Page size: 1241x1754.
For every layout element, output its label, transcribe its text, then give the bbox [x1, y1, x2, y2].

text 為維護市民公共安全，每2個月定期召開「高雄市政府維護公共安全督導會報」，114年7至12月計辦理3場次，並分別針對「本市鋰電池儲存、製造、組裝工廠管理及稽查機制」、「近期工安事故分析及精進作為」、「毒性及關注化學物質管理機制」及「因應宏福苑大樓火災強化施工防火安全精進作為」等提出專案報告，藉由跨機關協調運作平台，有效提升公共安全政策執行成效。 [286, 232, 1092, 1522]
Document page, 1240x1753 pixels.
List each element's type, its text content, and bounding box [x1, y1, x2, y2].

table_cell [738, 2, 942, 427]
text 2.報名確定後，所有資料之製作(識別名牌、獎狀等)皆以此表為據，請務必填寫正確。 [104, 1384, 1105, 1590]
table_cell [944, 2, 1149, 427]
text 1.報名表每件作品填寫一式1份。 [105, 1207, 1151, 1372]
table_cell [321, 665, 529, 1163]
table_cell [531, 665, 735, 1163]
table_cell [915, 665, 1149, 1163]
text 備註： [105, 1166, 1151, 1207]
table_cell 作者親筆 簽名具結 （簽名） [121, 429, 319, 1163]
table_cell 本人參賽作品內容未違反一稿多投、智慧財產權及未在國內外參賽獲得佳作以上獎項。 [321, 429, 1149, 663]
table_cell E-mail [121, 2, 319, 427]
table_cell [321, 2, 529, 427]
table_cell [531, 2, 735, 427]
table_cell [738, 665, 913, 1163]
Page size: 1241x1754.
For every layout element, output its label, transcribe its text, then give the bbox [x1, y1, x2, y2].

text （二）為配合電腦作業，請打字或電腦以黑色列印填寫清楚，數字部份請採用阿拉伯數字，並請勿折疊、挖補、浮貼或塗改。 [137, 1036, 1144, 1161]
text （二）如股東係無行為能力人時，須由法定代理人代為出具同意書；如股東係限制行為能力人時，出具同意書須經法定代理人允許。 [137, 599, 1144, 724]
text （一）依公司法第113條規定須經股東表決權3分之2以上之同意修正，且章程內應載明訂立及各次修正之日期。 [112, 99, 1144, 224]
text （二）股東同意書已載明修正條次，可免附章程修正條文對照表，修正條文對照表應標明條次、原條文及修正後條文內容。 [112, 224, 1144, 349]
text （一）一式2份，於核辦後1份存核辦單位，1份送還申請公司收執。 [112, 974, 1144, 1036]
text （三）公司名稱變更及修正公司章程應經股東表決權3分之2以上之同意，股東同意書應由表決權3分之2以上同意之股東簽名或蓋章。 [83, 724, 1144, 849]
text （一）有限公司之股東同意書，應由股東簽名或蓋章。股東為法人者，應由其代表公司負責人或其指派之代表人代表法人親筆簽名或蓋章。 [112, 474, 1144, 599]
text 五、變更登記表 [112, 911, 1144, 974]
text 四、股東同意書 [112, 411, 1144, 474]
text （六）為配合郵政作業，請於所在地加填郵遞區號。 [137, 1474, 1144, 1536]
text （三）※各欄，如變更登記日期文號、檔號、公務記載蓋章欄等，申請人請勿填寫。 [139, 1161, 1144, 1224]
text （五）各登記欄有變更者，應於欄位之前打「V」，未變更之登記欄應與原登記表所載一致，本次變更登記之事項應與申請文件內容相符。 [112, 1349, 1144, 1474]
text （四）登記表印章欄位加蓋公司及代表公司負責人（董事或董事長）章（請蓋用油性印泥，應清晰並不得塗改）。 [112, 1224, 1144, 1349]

#### [Work to do]
Quote the listing above line for line, from its first line through its last, without changing any character.

#### [Full output]
Page size: 1241x1754.
For every layout element, output its label, transcribe its text, then give the bbox [x1, y1, x2, y2].

text 為維護市民公共安全，每2個月定期召開「高雄市政府維護公共安全督導會報」，114年7至12月計辦理3場次，並分別針對「本市鋰電池儲存、製造、組裝工廠管理及稽查機制」、「近期工安事故分析及精進作為」、「毒性及關注化學物質管理機制」及「因應宏福苑大樓火災強化施工防火安全精進作為」等提出專案報告，藉由跨機關協調運作平台，有效提升公共安全政策執行成效。 [286, 232, 1092, 1522]
Document page, 1240x1753 pixels.
List each element's type, its text content, and bounding box [x1, y1, x2, y2].

table_cell [738, 2, 942, 427]
text 2.報名確定後，所有資料之製作(識別名牌、獎狀等)皆以此表為據，請務必填寫正確。 [104, 1384, 1105, 1590]
table_cell [944, 2, 1149, 427]
text 1.報名表每件作品填寫一式1份。 [105, 1207, 1151, 1372]
table_cell [321, 665, 529, 1163]
table_cell [531, 665, 735, 1163]
table_cell [915, 665, 1149, 1163]
text 備註： [105, 1166, 1151, 1207]
table_cell 作者親筆 簽名具結 （簽名） [121, 429, 319, 1163]
table_cell 本人參賽作品內容未違反一稿多投、智慧財產權及未在國內外參賽獲得佳作以上獎項。 [321, 429, 1149, 663]
table_cell E-mail [121, 2, 319, 427]
table_cell [321, 2, 529, 427]
table_cell [531, 2, 735, 427]
table_cell [738, 665, 913, 1163]
Page size: 1241x1754.
For every layout element, output its label, transcribe its text, then give the bbox [x1, y1, x2, y2].

text （二）為配合電腦作業，請打字或電腦以黑色列印填寫清楚，數字部份請採用阿拉伯數字，並請勿折疊、挖補、浮貼或塗改。 [137, 1036, 1144, 1161]
text （二）如股東係無行為能力人時，須由法定代理人代為出具同意書；如股東係限制行為能力人時，出具同意書須經法定代理人允許。 [137, 599, 1144, 724]
text （一）依公司法第113條規定須經股東表決權3分之2以上之同意修正，且章程內應載明訂立及各次修正之日期。 [112, 99, 1144, 224]
text （二）股東同意書已載明修正條次，可免附章程修正條文對照表，修正條文對照表應標明條次、原條文及修正後條文內容。 [112, 224, 1144, 349]
text （一）一式2份，於核辦後1份存核辦單位，1份送還申請公司收執。 [112, 974, 1144, 1036]
text （三）公司名稱變更及修正公司章程應經股東表決權3分之2以上之同意，股東同意書應由表決權3分之2以上同意之股東簽名或蓋章。 [83, 724, 1144, 849]
text （一）有限公司之股東同意書，應由股東簽名或蓋章。股東為法人者，應由其代表公司負責人或其指派之代表人代表法人親筆簽名或蓋章。 [112, 474, 1144, 599]
text 五、變更登記表 [112, 911, 1144, 974]
text 四、股東同意書 [112, 411, 1144, 474]
text （六）為配合郵政作業，請於所在地加填郵遞區號。 [137, 1474, 1144, 1536]
text （三）※各欄，如變更登記日期文號、檔號、公務記載蓋章欄等，申請人請勿填寫。 [139, 1161, 1144, 1224]
text （五）各登記欄有變更者，應於欄位之前打「V」，未變更之登記欄應與原登記表所載一致，本次變更登記之事項應與申請文件內容相符。 [112, 1349, 1144, 1474]
text （四）登記表印章欄位加蓋公司及代表公司負責人（董事或董事長）章（請蓋用油性印泥，應清晰並不得塗改）。 [112, 1224, 1144, 1349]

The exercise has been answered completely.